### WORK TO COMPLETE
(1) Reproduce a passage from the DataPrep help text below without any changes, beginning with the words "You can view" and ending after the words "apply those changes.".
(2) According to the DataPrep help text below, which pane opens when the Edit option is clicked?

### EXCERPTED TEXT
══════

You can view the flow of your data in the Data flow section of Data sources page. Using the data flow you can learn at which stage the data has been cleansed and prepared for analytics and further Edit or Delete the transformations as necessary.
Clicking the Edit option will take you to the DataPrep pane where you can make further changes to your data and apply those changes.
Clicking the Delete option removes the data preparation flow from the next scheduled import, and the originally imported data is retained.
Undo prepared data option allows you to undo all the transformations applied over the imported data. This is particularly useful if you made a mistake and wish to undo all the changes made to your data using DataPrep.
After applying changes to the table, the undo prepared data option will be enabled. Using this option you can undo all the changes performed in the previous prepare data session.
The Undo prepared data option will only revert the last data preparation session, but none of the prepared data sessions before that. Undoing prepared data is permanent. Only further data preparation is possible from this point.
There are some differences in the availability of transforms between Zoho DataPrep add-on and the standalone solution while during and after the data import. The differences are explained in the table below:
|During Import||After import|
|Change data type||Yes||Yes||No|
|Add Prefix or Suffix||Yes||Yes||Yes|
|Fill empty cells||Yes||Yes||Yes|
|Cluster and Merge||Yes||Yes||Yes|
|Change date format||Yes||Yes||No|
|Unify date formats||Yes||Yes||No|
|Extract from Map||Yes||Yes||Not applicable|
|Extract from List||Yes||Yes||Not applicable|
To learn more about transforms in the standalone product, visit the link.
Zoho Analytics lets you import data prepared using Zoho DataPrep seamlessly using the DataPrep connector for Zoho Analytics. With the connector, you can set up the data import and synchronization process between Zoho DataPrep and Zoho Analytics. You can learn more about the Zoho DataPrep connector for Analytics from here.

══════

### SUPPLIED INFORMATION
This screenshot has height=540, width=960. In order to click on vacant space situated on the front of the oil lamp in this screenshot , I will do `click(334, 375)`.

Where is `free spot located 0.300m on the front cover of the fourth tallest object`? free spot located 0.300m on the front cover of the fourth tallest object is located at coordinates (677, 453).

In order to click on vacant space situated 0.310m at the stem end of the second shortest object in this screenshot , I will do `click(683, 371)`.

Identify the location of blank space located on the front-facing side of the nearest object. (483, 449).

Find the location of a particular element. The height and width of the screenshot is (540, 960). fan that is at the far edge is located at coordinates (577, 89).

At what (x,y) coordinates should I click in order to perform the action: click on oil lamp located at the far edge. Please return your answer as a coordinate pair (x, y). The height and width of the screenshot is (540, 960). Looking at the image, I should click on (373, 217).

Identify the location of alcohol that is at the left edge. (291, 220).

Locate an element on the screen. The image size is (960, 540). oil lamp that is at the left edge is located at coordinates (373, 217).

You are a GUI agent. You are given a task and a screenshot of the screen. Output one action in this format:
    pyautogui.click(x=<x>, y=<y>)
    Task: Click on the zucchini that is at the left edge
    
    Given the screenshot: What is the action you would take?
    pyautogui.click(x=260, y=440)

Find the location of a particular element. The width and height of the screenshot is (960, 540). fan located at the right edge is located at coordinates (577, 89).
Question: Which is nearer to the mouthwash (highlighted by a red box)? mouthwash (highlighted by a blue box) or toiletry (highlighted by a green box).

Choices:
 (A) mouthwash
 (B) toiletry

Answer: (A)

══════

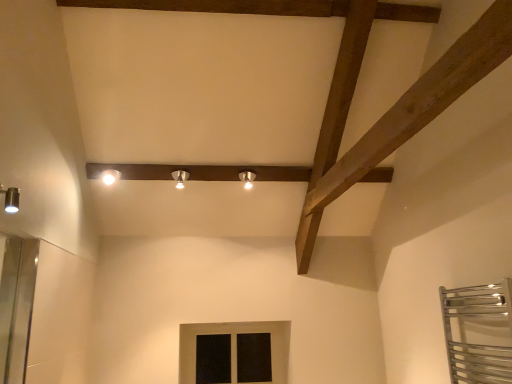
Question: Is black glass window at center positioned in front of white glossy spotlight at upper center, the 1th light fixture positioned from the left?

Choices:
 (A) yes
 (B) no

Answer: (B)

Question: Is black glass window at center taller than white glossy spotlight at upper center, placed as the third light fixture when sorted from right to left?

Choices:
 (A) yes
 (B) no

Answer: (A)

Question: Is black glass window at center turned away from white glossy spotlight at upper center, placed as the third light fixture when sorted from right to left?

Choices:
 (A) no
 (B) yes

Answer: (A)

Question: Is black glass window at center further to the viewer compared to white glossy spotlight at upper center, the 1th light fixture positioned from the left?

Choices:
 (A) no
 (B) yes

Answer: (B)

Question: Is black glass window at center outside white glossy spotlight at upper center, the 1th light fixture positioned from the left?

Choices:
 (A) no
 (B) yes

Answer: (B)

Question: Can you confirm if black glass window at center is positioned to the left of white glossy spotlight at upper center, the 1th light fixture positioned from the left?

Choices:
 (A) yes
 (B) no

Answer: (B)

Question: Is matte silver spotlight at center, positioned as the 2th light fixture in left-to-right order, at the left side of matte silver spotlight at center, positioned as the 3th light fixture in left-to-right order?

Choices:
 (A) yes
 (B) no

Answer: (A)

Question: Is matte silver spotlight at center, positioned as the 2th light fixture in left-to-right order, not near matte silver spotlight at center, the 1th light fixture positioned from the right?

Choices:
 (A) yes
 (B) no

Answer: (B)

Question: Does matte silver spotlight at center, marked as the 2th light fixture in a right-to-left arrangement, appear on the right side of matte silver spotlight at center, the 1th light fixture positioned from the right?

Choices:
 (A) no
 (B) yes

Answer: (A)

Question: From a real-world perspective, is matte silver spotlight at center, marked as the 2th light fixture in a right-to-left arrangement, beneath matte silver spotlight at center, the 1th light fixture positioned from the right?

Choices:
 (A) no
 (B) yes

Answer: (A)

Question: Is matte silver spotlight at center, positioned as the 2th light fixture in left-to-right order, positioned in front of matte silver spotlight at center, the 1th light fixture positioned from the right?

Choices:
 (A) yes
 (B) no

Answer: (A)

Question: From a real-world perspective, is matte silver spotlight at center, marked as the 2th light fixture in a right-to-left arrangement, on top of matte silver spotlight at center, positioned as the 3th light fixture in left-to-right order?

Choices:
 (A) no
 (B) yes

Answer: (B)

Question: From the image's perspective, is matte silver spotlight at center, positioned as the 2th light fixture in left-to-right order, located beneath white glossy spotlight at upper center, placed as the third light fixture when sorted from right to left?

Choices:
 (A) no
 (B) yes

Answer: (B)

══════

### EXPECTED RESULTS
(1)
You can view the flow of your data in the Data flow section of Data sources page. Using the data flow you can learn at which stage the data has been cleansed and prepared for analytics and further Edit or Delete the transformations as necessary.
Clicking the Edit option will take you to the DataPrep pane where you can make further changes to your data and apply those changes.

(2) The DataPrep pane.